Supplied data:
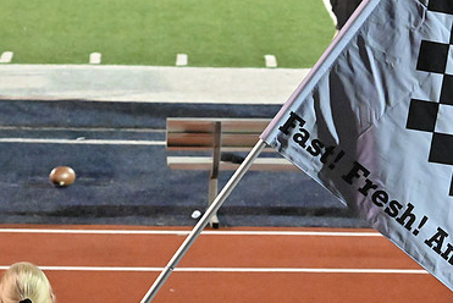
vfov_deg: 8.4
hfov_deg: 12.5
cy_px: 222
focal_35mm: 164
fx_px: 2065
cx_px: 274
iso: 22800
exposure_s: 1/800
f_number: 5.6
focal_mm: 70
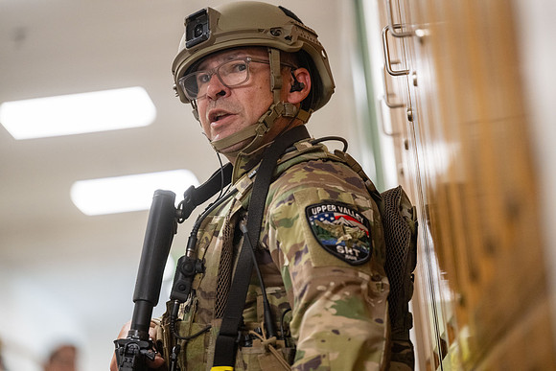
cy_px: 186
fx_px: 2703
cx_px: 278
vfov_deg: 7.9
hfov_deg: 11.7
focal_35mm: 175
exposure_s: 1/500
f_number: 2.8
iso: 2000
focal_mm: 175
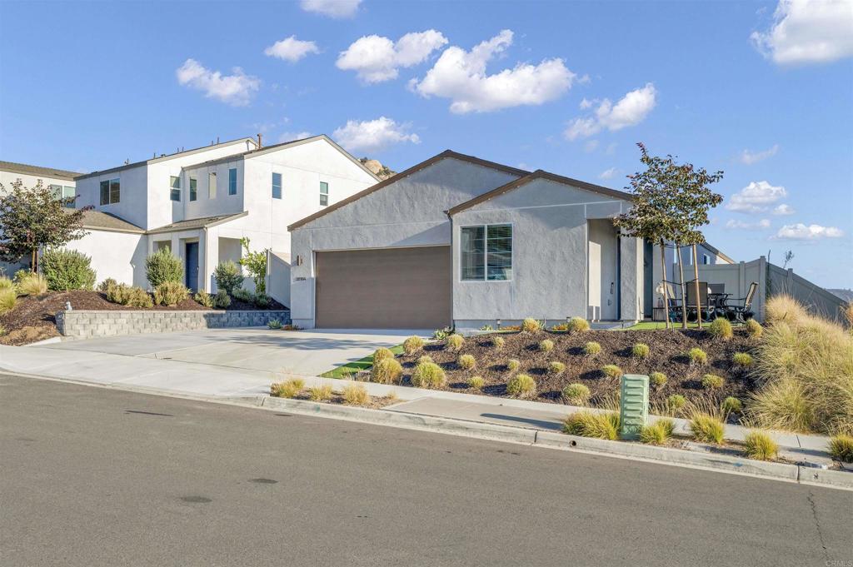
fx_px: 710
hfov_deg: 62.0
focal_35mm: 30
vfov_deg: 43.5
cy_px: 284
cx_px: 426
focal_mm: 30
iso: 400
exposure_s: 1/500
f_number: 8
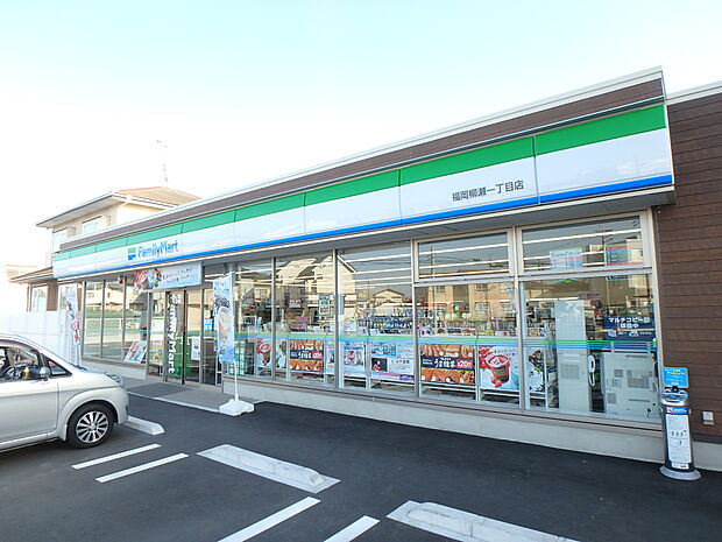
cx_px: 361
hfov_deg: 79.0
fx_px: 438
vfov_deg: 63.4
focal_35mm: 21
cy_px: 271
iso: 125
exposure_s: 1/200
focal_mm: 3.7
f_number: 3.5
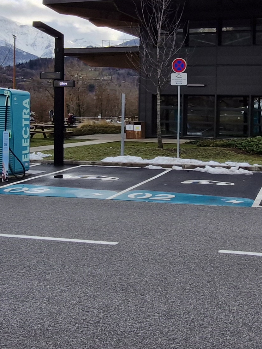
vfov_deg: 40.2
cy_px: 134
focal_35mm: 47
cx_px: 173
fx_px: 474
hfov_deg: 30.7
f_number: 2.2
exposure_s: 1/894
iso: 50
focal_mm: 1.74
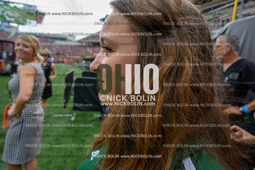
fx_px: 170
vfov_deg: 53.2
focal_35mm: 24
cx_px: 128
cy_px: 85
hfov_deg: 73.7
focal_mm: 24
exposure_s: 1/60
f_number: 7.1
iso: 80
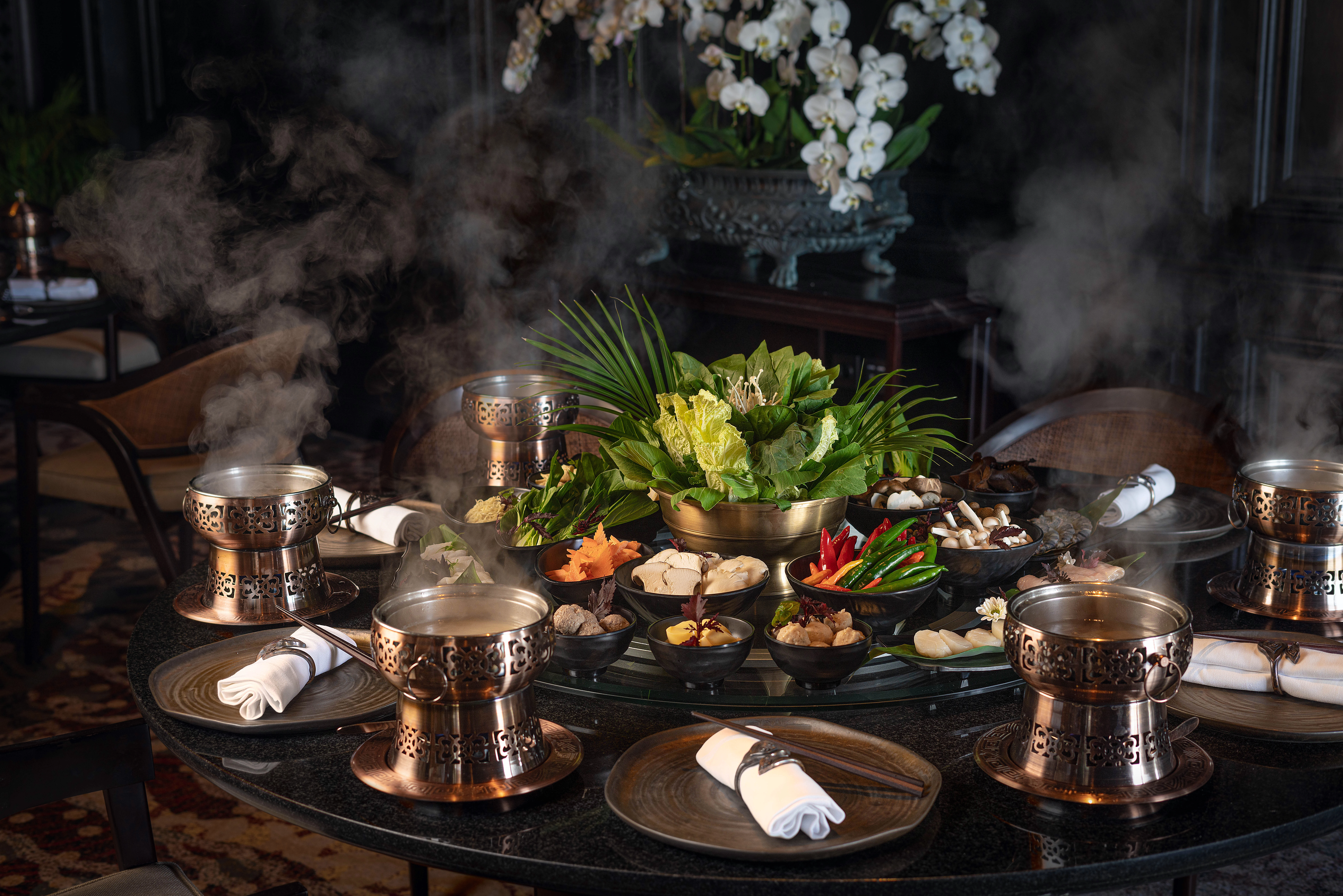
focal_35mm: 50
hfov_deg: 39.6
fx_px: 1865
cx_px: 672
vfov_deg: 27.0
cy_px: 448
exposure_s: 1/20
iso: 250
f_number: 4.5
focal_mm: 50
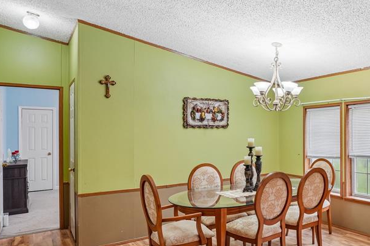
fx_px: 277
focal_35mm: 27
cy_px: 142
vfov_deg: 47.7
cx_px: 285
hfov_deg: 62.8
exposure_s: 1/15
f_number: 8
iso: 400
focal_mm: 16
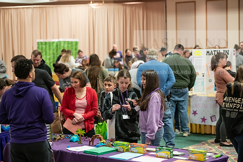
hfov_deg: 23.6
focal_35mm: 86
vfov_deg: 15.9
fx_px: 581
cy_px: 81
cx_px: 122
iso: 3200
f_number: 3.2
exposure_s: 1/200
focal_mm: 86
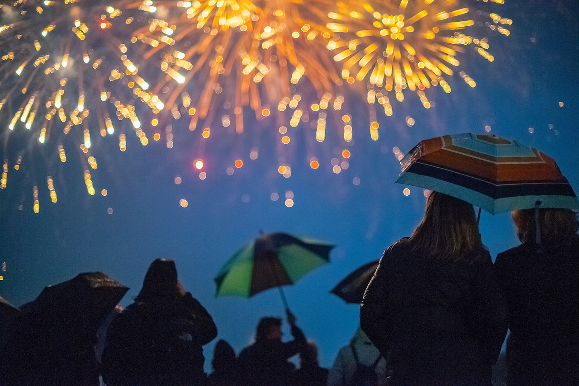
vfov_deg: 27.0
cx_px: 290
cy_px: 193
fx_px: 804
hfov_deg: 39.6
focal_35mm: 50
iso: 1600
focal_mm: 50
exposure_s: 1/50
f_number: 1.4
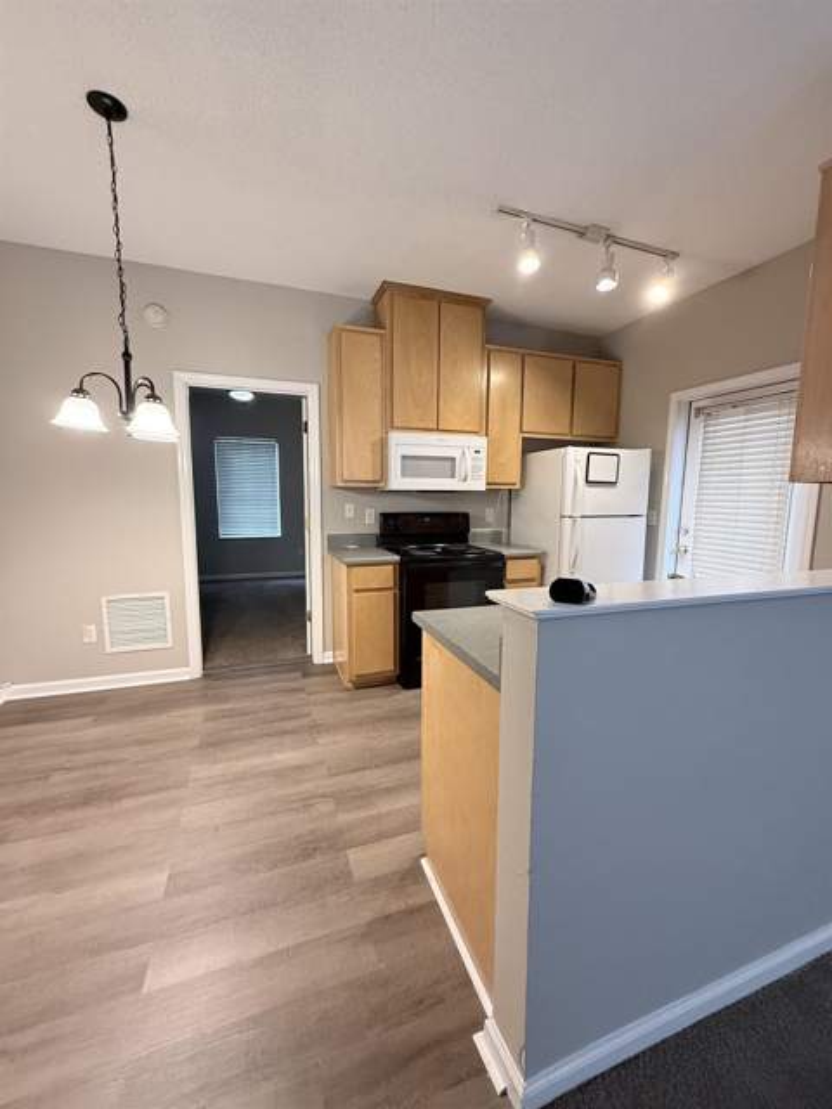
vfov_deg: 102.1
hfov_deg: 85.7
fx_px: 449
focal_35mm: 14
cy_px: 554
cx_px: 416
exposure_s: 1/60
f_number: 2.2
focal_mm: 2.22
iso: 500
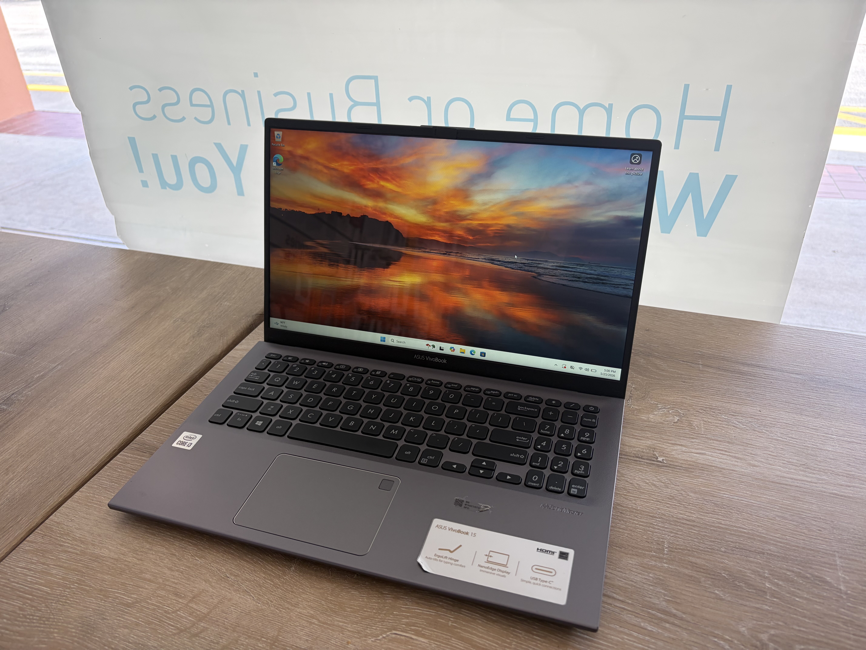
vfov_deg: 53.1
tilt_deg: -31.2
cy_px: 325
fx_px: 650
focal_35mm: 26
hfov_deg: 67.3
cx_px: 433
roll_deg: +2.9
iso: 64
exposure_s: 1/121
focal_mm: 5.96
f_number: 1.6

Job: Only the lines above from the one containing "exposure_s: 1/894" through the one containing "focal_mm: 86" should be returned, verbatim and inclusive, with pictures excluded.

Output of the exercise:
exposure_s: 1/894
iso: 50
focal_mm: 1.74
fx_px: 170
vfov_deg: 53.2
focal_35mm: 24
cx_px: 128
cy_px: 85
hfov_deg: 73.7
focal_mm: 24
exposure_s: 1/60
f_number: 7.1
iso: 80
focal_35mm: 50
hfov_deg: 39.6
fx_px: 1865
cx_px: 672
vfov_deg: 27.0
cy_px: 448
exposure_s: 1/20
iso: 250
f_number: 4.5
focal_mm: 50
fx_px: 277
focal_35mm: 27
cy_px: 142
vfov_deg: 47.7
cx_px: 285
hfov_deg: 62.8
exposure_s: 1/15
f_number: 8
iso: 400
focal_mm: 16
hfov_deg: 23.6
focal_35mm: 86
vfov_deg: 15.9
fx_px: 581
cy_px: 81
cx_px: 122
iso: 3200
f_number: 3.2
exposure_s: 1/200
focal_mm: 86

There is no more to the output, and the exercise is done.